Required action |
Please set down word for word every line from the one holding "Gate-Source Voltage" to the end of the data below, both included.

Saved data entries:
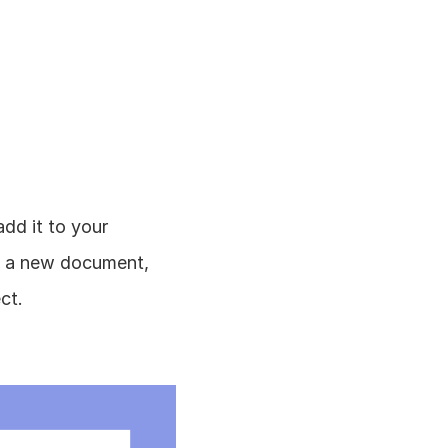
d it to your 
e a new document, 
ct.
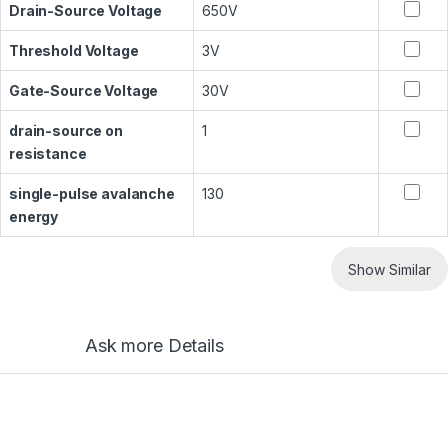
Drain-Source Voltage
650V
Threshold Voltage
3V
Gate-Source Voltage
30V
drain-source on
1
resistance
single-pulse avalanche
130
energy
Show Similar
Ask more Details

Response for this exercise |
Gate-Source Voltage
30V
drain-source on
1
resistance
single-pulse avalanche
130
energy
Show Similar
Ask more Details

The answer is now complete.